James Tate’s new book of poems, Return to the City of White Donkeys, from which he read at Adam’s Hall in Cambridge on Friday, November 12th, can be summed up with a line from one of the poems he read called “It Happened Like This.” The line is spoken by a police officer and reads, “God! This town is like a fairy tale. Everywhere you turn there’s mystery and wonder.”
Tate’s poems offer image after absurd image in the most calm, serene tonea couple looking for someone to sell them a pterodactyl wing, a man who finds a statue of himself in the park, and a man who is followed by the town goat, to name a fewand we accept it all even as we laugh. He kept the full room laughing throughout the reading, while at the same time giving an air of significance. In one poem, a woman gives birth to a wolf-child, and a man is questioned as to whether he could be the father. It comes out that in this world, everybody is part wolf. Maybe I only find this significant having just read Hermann Hesse’s Steppenwolf, but I feel that while laughing at himself, James Tate is speaking about our lonesome, wild other nature.

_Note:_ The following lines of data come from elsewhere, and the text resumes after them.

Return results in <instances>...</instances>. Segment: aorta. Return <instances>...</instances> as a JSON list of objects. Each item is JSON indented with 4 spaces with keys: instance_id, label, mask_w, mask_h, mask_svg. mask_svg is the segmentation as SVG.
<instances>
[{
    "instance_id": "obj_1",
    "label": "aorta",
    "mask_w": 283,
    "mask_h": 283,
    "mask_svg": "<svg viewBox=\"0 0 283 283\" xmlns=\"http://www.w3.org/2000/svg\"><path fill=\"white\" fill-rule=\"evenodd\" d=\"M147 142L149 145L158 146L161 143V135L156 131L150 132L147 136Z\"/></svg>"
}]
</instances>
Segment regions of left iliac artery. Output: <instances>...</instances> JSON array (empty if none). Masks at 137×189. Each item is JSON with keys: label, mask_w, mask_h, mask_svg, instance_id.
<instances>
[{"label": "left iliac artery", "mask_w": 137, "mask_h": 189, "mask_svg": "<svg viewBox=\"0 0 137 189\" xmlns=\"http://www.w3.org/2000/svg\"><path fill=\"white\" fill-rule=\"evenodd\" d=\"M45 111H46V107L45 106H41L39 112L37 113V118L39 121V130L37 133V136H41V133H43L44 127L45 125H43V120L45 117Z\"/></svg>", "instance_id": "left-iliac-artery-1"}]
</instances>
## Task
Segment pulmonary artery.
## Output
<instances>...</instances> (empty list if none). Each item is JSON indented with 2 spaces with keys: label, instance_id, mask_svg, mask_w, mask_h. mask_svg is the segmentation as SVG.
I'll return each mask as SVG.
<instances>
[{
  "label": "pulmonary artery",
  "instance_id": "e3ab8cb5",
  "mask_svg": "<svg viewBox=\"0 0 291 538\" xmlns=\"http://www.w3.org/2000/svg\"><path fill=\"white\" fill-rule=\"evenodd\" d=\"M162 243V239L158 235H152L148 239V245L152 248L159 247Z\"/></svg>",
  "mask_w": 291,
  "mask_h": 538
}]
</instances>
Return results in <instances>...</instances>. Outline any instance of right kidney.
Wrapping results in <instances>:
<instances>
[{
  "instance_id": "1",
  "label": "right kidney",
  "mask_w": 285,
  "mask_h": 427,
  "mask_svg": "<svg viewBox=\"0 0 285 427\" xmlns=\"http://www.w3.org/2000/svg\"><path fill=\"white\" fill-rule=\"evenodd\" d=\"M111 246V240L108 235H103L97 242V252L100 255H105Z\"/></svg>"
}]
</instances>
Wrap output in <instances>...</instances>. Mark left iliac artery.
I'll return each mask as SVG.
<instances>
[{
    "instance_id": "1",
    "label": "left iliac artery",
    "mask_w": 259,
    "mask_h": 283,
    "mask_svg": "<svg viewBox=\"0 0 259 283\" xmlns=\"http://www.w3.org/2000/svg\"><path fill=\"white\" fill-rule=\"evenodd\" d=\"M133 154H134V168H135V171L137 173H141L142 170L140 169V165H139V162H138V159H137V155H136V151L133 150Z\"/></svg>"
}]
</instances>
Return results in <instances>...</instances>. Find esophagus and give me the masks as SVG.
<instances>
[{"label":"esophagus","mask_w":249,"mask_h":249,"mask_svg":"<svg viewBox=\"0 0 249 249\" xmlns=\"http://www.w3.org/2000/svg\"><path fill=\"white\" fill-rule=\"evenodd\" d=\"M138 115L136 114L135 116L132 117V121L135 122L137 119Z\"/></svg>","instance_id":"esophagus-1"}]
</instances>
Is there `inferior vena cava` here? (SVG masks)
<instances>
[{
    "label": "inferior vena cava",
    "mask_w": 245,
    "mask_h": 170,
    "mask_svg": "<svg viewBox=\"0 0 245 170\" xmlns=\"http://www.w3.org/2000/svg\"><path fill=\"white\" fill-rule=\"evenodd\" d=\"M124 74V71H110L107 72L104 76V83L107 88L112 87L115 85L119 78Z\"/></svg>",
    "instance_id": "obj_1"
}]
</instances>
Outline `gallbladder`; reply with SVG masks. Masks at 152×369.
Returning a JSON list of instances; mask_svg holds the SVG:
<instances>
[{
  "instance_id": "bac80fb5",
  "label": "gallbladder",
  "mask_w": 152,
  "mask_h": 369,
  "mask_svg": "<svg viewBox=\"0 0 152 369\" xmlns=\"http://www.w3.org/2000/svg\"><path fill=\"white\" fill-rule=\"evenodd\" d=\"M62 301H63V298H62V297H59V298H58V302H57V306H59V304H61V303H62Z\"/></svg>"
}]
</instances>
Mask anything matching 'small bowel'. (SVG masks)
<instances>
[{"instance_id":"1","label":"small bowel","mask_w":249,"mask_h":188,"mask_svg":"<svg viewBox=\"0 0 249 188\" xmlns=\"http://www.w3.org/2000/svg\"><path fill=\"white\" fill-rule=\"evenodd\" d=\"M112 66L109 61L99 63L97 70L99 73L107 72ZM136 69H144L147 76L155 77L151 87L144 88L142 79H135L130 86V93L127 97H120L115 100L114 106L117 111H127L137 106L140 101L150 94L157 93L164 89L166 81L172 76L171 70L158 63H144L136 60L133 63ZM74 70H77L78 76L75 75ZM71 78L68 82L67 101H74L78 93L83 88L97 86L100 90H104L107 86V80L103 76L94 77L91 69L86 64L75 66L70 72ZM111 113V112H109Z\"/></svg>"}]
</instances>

But the fantastical down-the-rabbit-hole feel of the poems was not the most remarkable aspect of the reading, nor were the heavy implications. A natural rhythm and flow are only to be expected of a National Book Award winner; the natural tone of such surreal scenes was what caught me off guard. The most noteworthy aspect of the reading I did not realize until afterwards, when I exchanged a few brief words with Tate. The words of that conversation aren’t important, but I realized after he issued them that his speaking voice and his reading voice are the same. What this means is that not only are Tate’s tone and rhythm natural, but his very voice doesn’t reflect the insanity of the world he’s created in this book. The effect was very powerful, and the very next night I went out to buy the book.